In the early 1950s, nuclear physicist Albert Ghiorso discovered faint traces of two unknown radioactive elements in airborne dust collected by airplanes flying after the first full-scale test of a thermonuclear device. One of them was later named Einsteinium, after the famous scientist.
The element has an atomic mass of 252 and contains 99 protons. As with all transuranic elements (elements heavier than uranium), getting Einsteinium requires some serious physics.
The first attempts in the 1960s allowed scientists to obtain only 10 nanograms. Subsequent experiments were no more successful.
But the authors of the new study were able to obtain about 200 nanograms of the isotope Einsteinium E-254 in combination with a carbon-based molecule called hydroxypyridinone. The element quickly decays, so stopping the experiment due to a pandemic threatened to destroy all results. But in the end, scientists still managed to achieve success.
“It is a remarkable achievement that we were able to work with this little material and do inorganic chemistry,” said study author Rebecca Abergel.
The element was subjected to X-ray tests and photophysical measurements. For the first time, scientists were able to measure the length of its chemical bond (this property determines the interaction of a substance with other atoms and molecules).

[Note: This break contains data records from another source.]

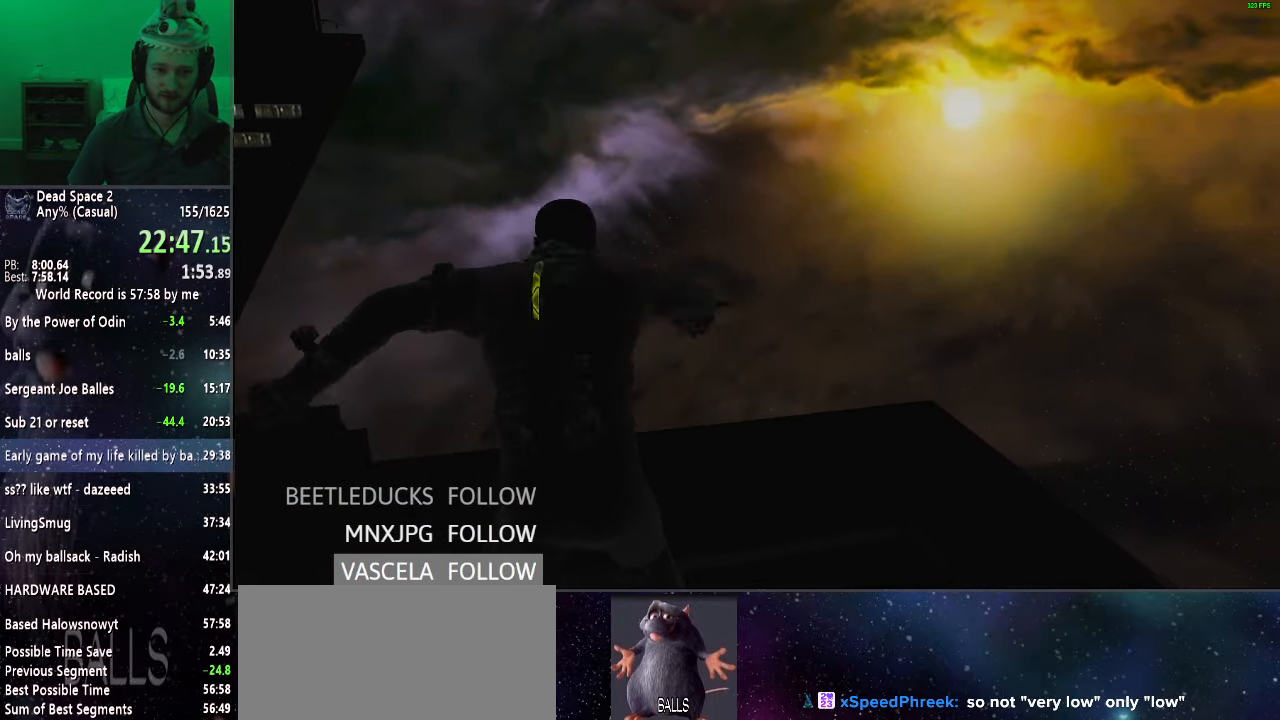
{"keys": [], "mouse": ["left"], "events": [[67, "mouse_left", "down"], [200, "mouse_left", "up"], [300, "mouse_left", "down"], [383, "mouse_left", "up"], [483, "mouse_left", "down"]]}
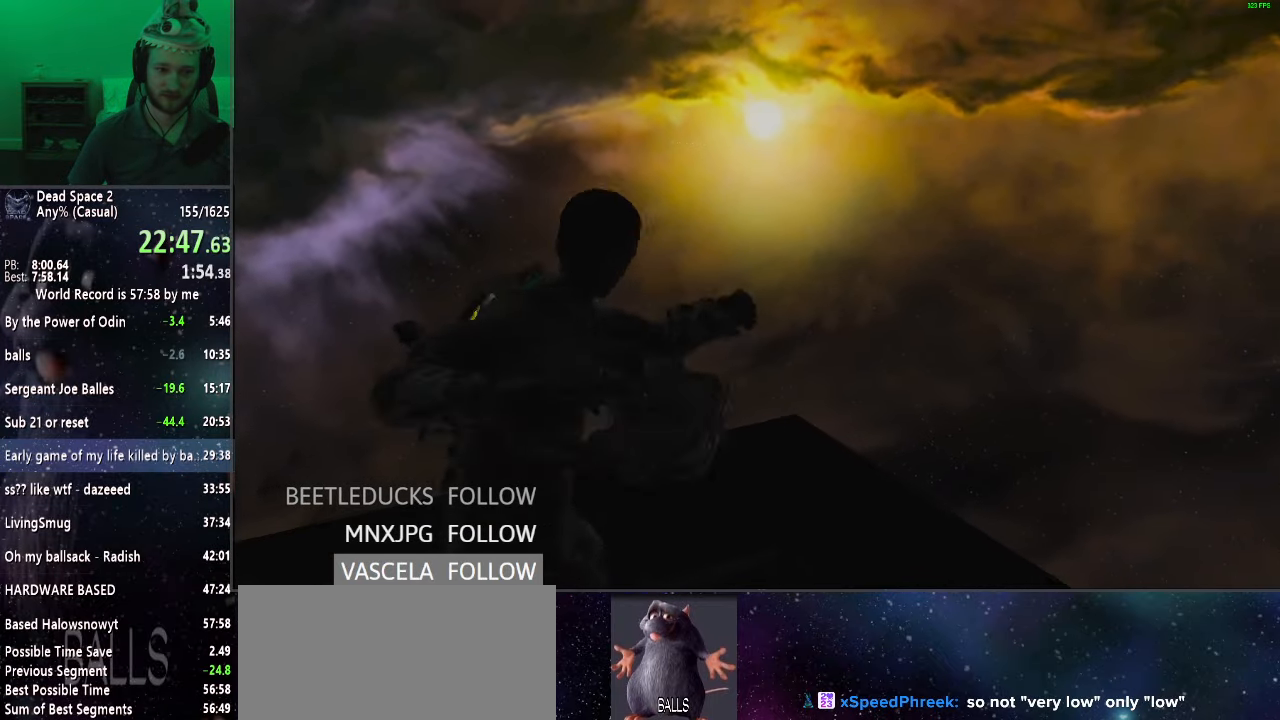
{"keys": [], "mouse": [], "events": [[67, "mouse_left", "up"], [167, "mouse_left", "down"], [267, "mouse_left", "up"], [400, "mouse_left", "down"], [500, "mouse_left", "up"]]}
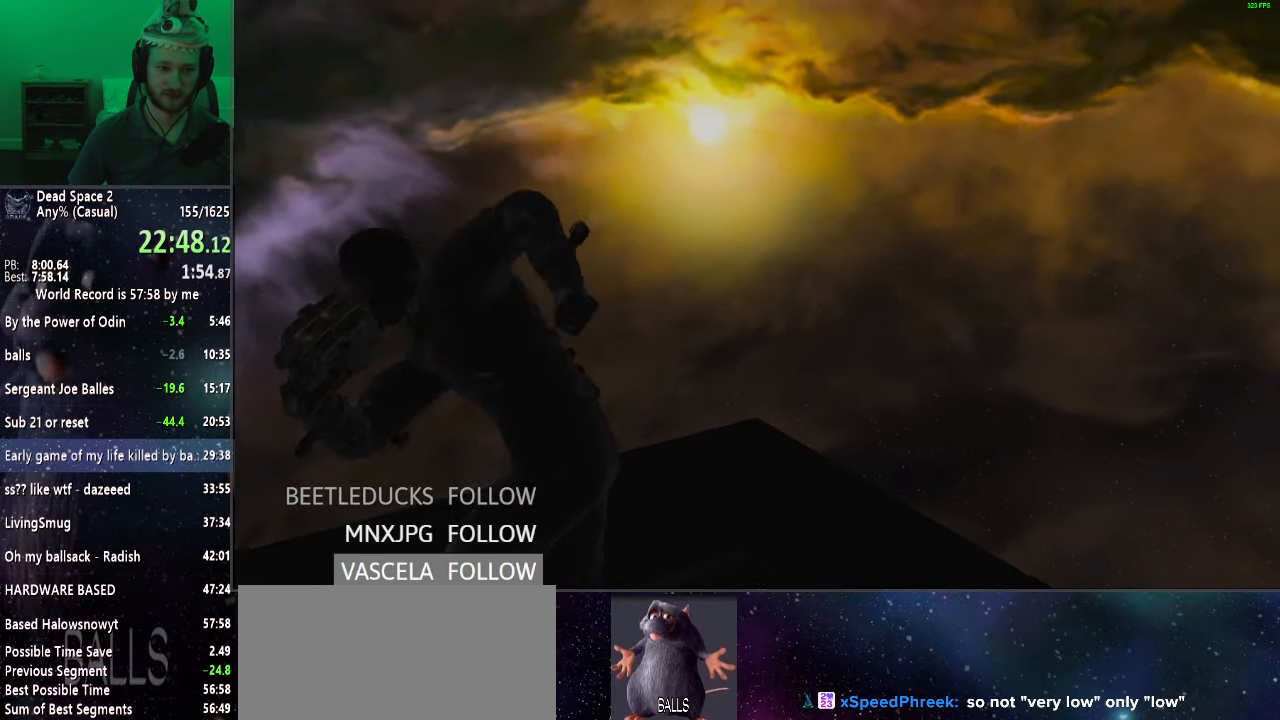
{"keys": [], "mouse": [], "events": [[100, "mouse_left", "down"], [183, "mouse_left", "up"], [317, "mouse_left", "down"], [417, "mouse_left", "up"]]}
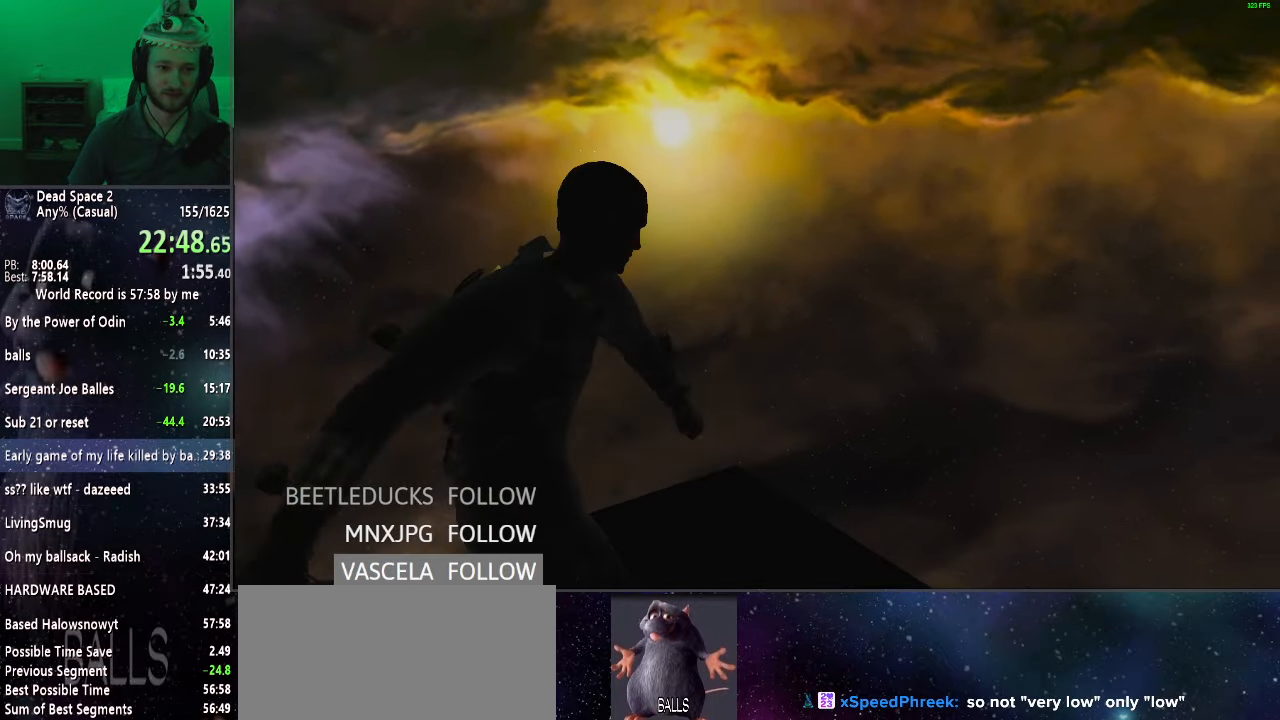
{"keys": [], "mouse": [], "events": [[67, "mouse_left", "down"], [150, "mouse_left", "up"]]}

The scientists noted that there are also larger elements than Einsteinium. But modern technologies cannot create enough of them for analysis.
“But the more we learn about heavy atoms such as Einsteinium, the greater the potential for finding steps to create giants,” they said.
Earlier it was reported that scientists were the first to synthesize a complex organic compound halichondrin B. It has anti-cancer properties.